**Brief**:
The required result is each line of the entries below containing the string "Guide".

**Given data**:
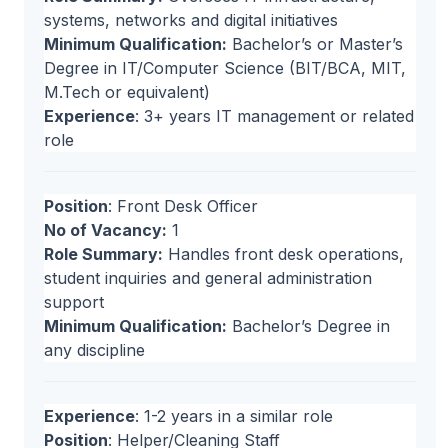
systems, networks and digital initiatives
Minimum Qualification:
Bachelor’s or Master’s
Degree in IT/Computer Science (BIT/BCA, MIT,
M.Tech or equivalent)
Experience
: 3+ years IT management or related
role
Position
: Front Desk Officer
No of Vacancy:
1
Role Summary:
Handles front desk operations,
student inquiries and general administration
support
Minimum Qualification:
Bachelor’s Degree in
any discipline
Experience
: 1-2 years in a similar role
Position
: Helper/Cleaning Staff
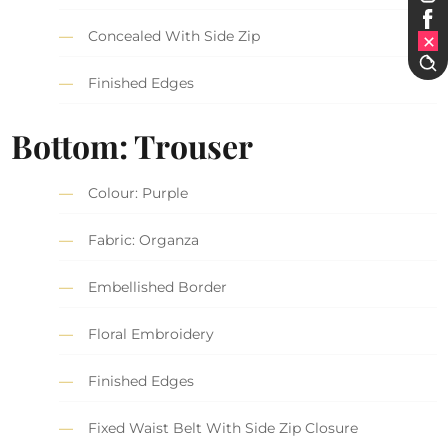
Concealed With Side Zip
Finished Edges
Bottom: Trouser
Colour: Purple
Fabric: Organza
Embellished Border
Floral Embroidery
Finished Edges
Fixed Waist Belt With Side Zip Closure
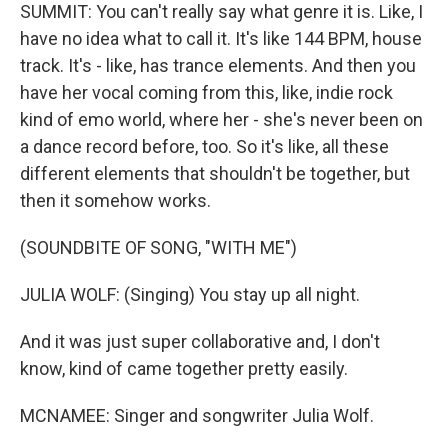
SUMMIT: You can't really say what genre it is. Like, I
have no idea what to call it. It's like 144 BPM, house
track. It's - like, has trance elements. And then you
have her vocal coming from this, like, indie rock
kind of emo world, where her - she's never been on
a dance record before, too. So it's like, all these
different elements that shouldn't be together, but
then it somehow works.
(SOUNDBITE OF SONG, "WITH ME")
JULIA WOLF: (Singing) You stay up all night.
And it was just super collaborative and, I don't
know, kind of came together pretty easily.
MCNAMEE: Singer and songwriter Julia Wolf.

---

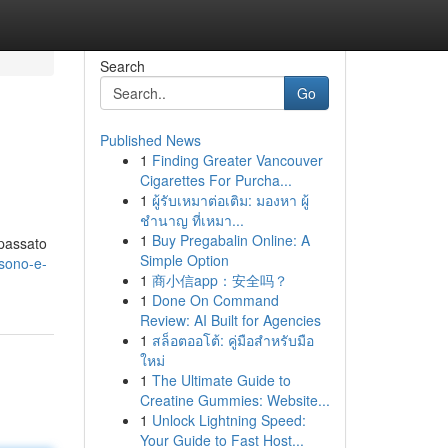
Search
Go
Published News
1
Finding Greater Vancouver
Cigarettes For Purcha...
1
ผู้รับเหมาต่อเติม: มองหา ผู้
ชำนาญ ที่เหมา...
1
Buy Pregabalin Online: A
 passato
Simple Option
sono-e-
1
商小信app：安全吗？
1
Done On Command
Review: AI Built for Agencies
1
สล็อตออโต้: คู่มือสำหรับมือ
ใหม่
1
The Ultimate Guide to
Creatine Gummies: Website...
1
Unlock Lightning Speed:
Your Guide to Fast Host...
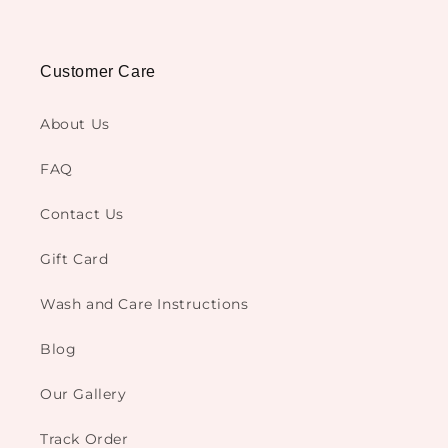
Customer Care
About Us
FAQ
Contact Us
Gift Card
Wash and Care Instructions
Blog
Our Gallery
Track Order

**Final answer**:
The Ultimate Guide to
Your Guide to Fast Host...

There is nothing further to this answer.